Once the victim of a bad rap, nutritional research has shown that an egg has protein (in the white part) and fat (in the yellow part), but no carbohydrates. The egg white has few other nutrients, while the yellow has a high amount of vitamin B12 and folate. Nutritionists used to think that eggs contained too much fat, but they now know that the fat in an egg doesn’t contribute to higher levels of cholesterol in the blood.

However, one large egg contains does 213 mg cholesterol in its yolk, and the American Heart Association recommends consuming not more than 300 mg cholesterol daily. Also, people with high cholesterol levels should eat less than 200 mg of cholesterol per day. Only eat eggs if you can fit them within the 300 mg/day limit and be especially careful if you have high LDL cholesterol or are taking a blood cholesterol– lowering medication.

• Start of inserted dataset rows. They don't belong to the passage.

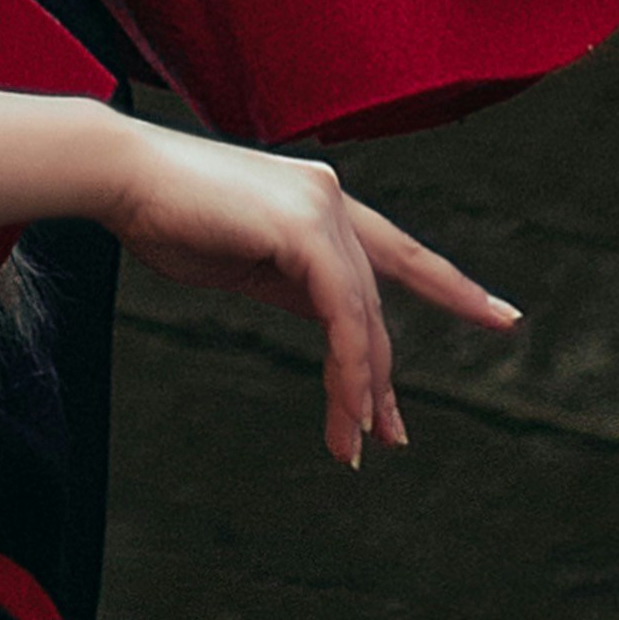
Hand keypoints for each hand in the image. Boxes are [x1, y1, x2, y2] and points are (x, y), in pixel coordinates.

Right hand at [100, 118, 519, 464]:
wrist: (119, 176)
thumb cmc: (163, 215)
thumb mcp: (240, 261)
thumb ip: (289, 283)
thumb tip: (327, 322)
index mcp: (321, 201)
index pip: (399, 254)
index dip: (452, 288)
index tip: (500, 317)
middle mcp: (333, 199)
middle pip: (374, 304)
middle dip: (382, 378)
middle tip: (389, 438)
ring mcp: (323, 210)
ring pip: (363, 317)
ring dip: (361, 389)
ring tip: (357, 444)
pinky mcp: (303, 230)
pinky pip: (342, 315)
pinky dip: (348, 368)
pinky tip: (348, 410)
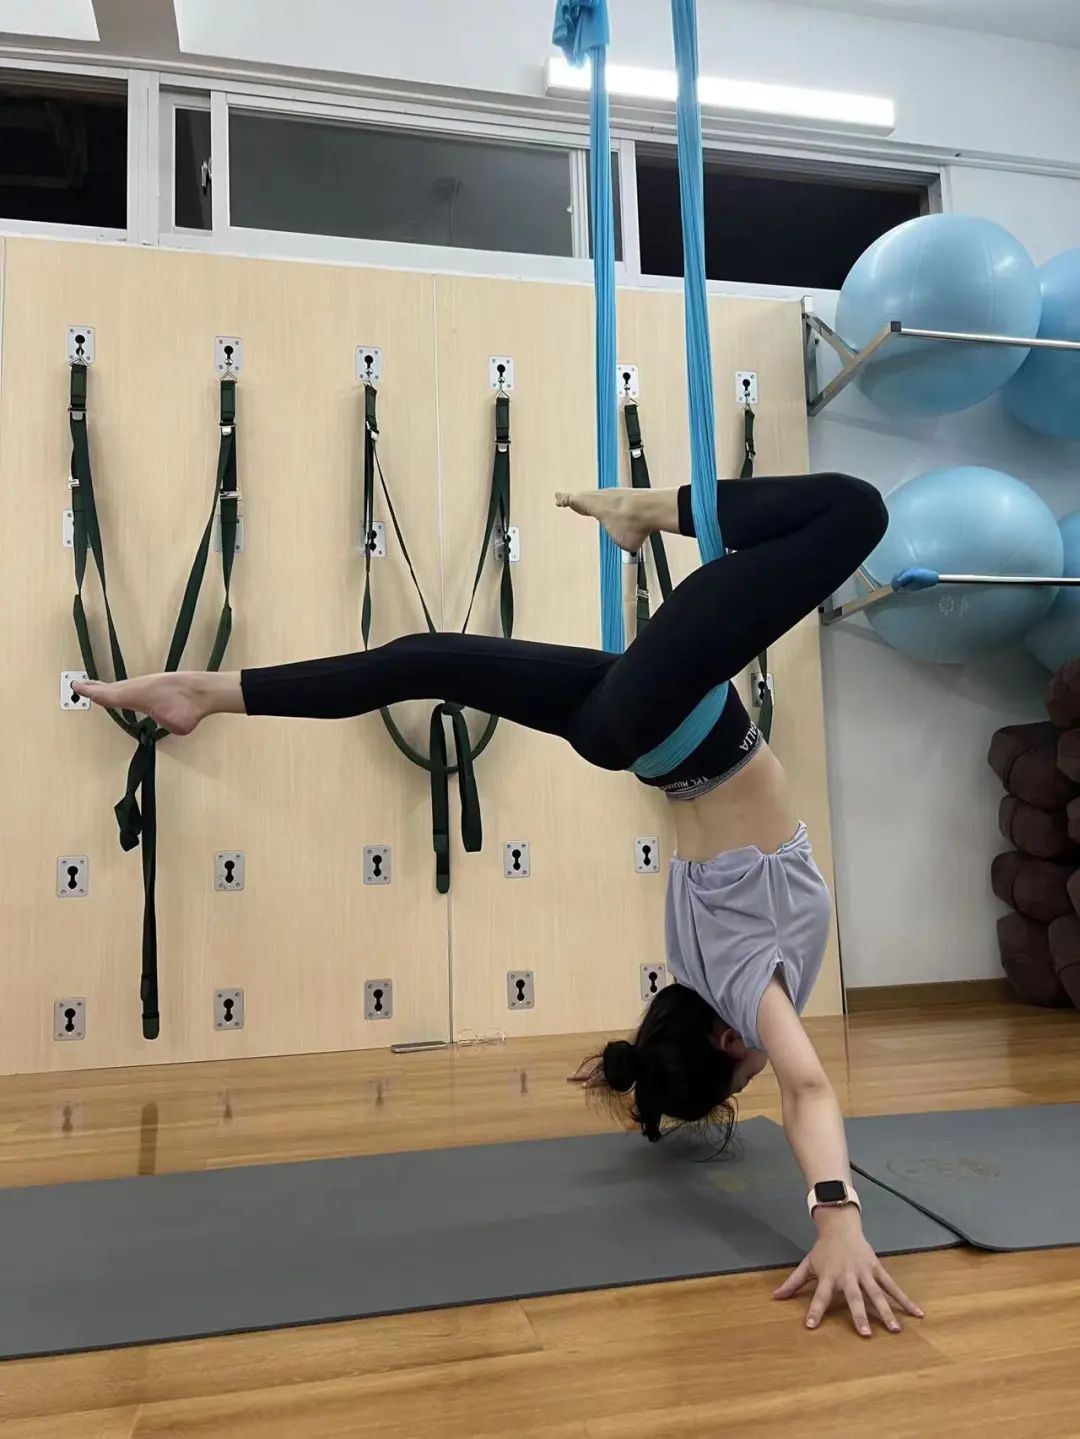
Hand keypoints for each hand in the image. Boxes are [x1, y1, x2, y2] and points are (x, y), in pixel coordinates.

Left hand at [773, 1207, 923, 1336]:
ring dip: (886, 1312)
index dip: (814, 1311)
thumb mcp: (807, 1265)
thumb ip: (793, 1283)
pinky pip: (893, 1286)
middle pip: (854, 1297)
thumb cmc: (823, 1251)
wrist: (841, 1227)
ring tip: (894, 1331)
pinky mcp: (878, 1268)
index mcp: (828, 1277)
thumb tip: (774, 1297)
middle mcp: (847, 1276)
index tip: (810, 1327)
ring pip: (877, 1294)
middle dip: (859, 1315)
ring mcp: (865, 1272)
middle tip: (865, 1334)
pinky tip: (917, 1313)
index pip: (820, 1296)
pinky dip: (905, 1300)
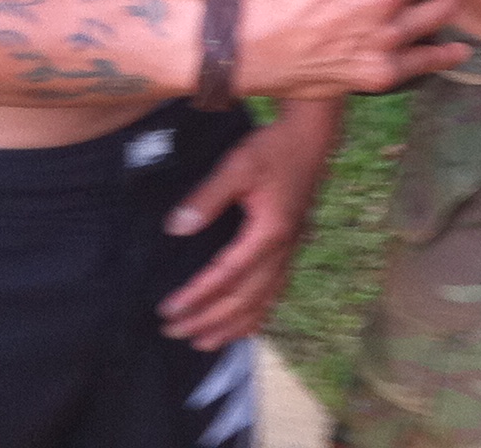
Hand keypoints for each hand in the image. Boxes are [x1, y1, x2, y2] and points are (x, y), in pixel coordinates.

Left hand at [156, 106, 338, 350]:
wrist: (312, 137)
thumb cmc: (273, 148)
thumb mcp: (238, 165)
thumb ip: (207, 198)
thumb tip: (175, 228)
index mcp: (269, 232)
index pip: (227, 275)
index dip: (197, 296)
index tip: (168, 310)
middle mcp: (283, 249)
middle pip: (244, 298)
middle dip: (208, 320)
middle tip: (174, 332)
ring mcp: (290, 250)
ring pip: (263, 301)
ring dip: (232, 326)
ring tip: (204, 343)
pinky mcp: (291, 247)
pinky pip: (275, 291)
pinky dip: (258, 314)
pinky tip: (243, 324)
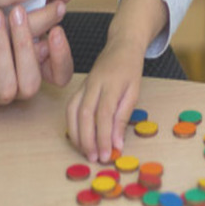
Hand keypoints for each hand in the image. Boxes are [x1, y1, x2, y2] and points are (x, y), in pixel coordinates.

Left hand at [0, 5, 73, 111]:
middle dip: (25, 45)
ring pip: (9, 88)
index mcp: (35, 68)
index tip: (55, 30)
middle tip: (17, 10)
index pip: (60, 75)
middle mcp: (18, 85)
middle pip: (32, 82)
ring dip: (4, 54)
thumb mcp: (20, 8)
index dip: (61, 58)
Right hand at [66, 36, 144, 162]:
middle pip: (85, 115)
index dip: (104, 137)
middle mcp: (94, 85)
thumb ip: (123, 116)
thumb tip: (117, 143)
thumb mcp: (134, 92)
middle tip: (95, 158)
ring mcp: (84, 86)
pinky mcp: (78, 88)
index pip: (104, 114)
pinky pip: (70, 108)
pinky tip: (78, 138)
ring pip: (73, 112)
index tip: (108, 154)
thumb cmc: (130, 70)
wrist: (121, 46)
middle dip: (88, 140)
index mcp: (112, 85)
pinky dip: (72, 125)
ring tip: (86, 152)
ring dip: (77, 135)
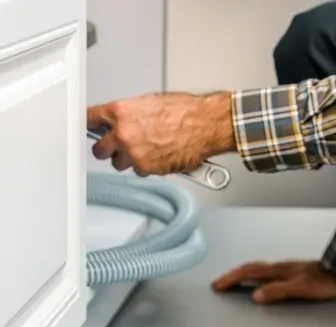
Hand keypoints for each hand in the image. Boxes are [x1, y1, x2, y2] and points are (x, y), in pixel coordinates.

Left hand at [87, 92, 234, 176]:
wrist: (204, 125)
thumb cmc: (184, 112)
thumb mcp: (150, 103)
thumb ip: (129, 115)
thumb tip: (121, 121)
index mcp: (120, 112)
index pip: (89, 119)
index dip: (89, 126)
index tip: (90, 130)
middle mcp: (123, 134)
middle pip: (99, 149)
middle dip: (107, 149)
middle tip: (117, 147)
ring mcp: (134, 154)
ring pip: (119, 164)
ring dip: (128, 160)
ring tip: (146, 151)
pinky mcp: (147, 169)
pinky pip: (138, 171)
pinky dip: (146, 167)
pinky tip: (158, 156)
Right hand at [211, 260, 335, 303]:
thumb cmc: (323, 282)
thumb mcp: (300, 289)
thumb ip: (277, 291)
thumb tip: (256, 296)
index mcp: (277, 271)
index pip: (247, 272)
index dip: (231, 279)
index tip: (218, 285)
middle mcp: (277, 268)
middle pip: (248, 268)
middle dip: (231, 276)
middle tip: (219, 283)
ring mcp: (283, 269)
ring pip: (255, 269)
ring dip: (240, 274)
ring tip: (231, 281)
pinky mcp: (289, 272)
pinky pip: (264, 272)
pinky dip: (252, 275)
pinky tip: (255, 281)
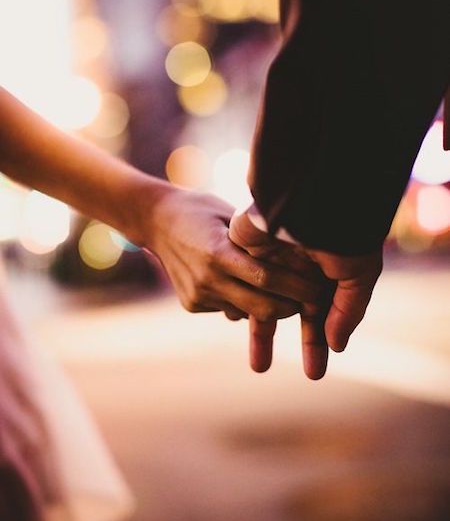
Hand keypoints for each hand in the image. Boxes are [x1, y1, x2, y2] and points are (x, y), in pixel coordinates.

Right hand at [141, 185, 323, 320]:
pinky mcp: (192, 305)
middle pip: (262, 306)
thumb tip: (301, 250)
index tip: (321, 287)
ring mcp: (198, 296)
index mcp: (217, 252)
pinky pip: (230, 310)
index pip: (267, 278)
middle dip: (293, 307)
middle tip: (315, 299)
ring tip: (292, 292)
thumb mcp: (230, 214)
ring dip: (272, 306)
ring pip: (247, 312)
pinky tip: (250, 285)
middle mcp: (207, 279)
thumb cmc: (200, 208)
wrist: (154, 220)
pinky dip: (246, 302)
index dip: (298, 287)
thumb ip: (257, 237)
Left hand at [229, 210, 381, 378]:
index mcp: (321, 270)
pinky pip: (237, 284)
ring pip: (256, 301)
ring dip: (257, 328)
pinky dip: (237, 300)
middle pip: (283, 311)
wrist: (308, 195)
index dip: (315, 342)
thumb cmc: (341, 232)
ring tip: (258, 365)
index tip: (314, 372)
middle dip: (273, 339)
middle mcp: (293, 265)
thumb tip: (336, 345)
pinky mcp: (241, 246)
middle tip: (265, 371)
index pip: (316, 313)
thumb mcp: (357, 274)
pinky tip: (238, 316)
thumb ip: (347, 310)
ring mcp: (267, 255)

6. Bolster Your Amino Acids

Amino acids, simply put, are organic compounds that make up proteins and are essential to human metabolism. Though they don’t receive nearly as much mention in nutrition discussions as vitamins and minerals, amino acids are just as necessary to our health. Let’s take a closer look at some of the most important amino acids in terms of boosting your metabolism—and protecting your brain:

Arginine: This amino acid is partially converted into a chemical known as spermine, which is believed to help the brain process memory. Low levels of spermine often signal age-related memory loss. Arginine has also shown importance in immune function.

Choline: The brain uses this amino acid to manufacture a memory-related neurotransmitter called acetylcholine. Older people are encouraged to take choline supplements (no more than 3.5 grams per day) because we tend to produce less acetylcholine as we age, putting us at greater risk of memory impairment. Choline is also important for the transport and metabolism of cholesterol. Dietary sources of choline include cabbage, cauliflower, eggs, peanuts, and lecithin.

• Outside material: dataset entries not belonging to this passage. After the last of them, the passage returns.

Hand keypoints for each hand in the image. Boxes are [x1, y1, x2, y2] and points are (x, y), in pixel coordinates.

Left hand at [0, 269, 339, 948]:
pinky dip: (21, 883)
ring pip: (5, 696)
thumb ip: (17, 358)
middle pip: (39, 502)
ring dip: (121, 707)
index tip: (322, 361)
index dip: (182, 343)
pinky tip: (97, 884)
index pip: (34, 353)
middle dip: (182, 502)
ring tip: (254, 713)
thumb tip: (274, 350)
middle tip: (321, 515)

Glutamine: This amino acid is a precursor of a calming neurotransmitter known as GABA. It helps improve clarity of thought and boosts alertness by assisting in the manufacture of glutamic acid, a compound known for its ability to eliminate metabolic wastes in the brain. Glutamine is also a necessary fuel for intestinal cells.

Methionine: Like glutamine, this amino acid helps cleanse the brain of damaging metabolic wastes. It is an effective antioxidant and helps reduce brain levels of dangerous heavy metals such as mercury.

7. Try Tyrosine

Tyrosine is one of the 20 amino acids that are used by cells to synthesize proteins, but studies have also shown that it may reduce stress, improve memory, and lower blood pressure even when the subject is feeling tense, all of which aids in generating a healthy metabolism. It is a building block for several neurotransmitters that affect mood. Additionally, some scientists have found that tyrosine may affect thyroid hormone levels in such a way that boosts metabolism. To get more tyrosine in your diet, dine on foods such as turkey, fish, chicken, nuts, and dairy products. If you choose to take a supplement, ingest it a half hour before meals and with a multivitamin-mineral complex that will help break it down into the chemicals you need. Be careful though. Tyrosine may cause a severe blood pressure increase in people taking the antidepressant medications known as MAOIs. It may also raise thyroid levels when taken with synthetic thyroid hormones. No one should take tyrosine at the same time as levodopa, a Parkinson’s drug. Be sure to consult your physician before starting, or radically changing, any physical, nutritional, or supplemental regimen.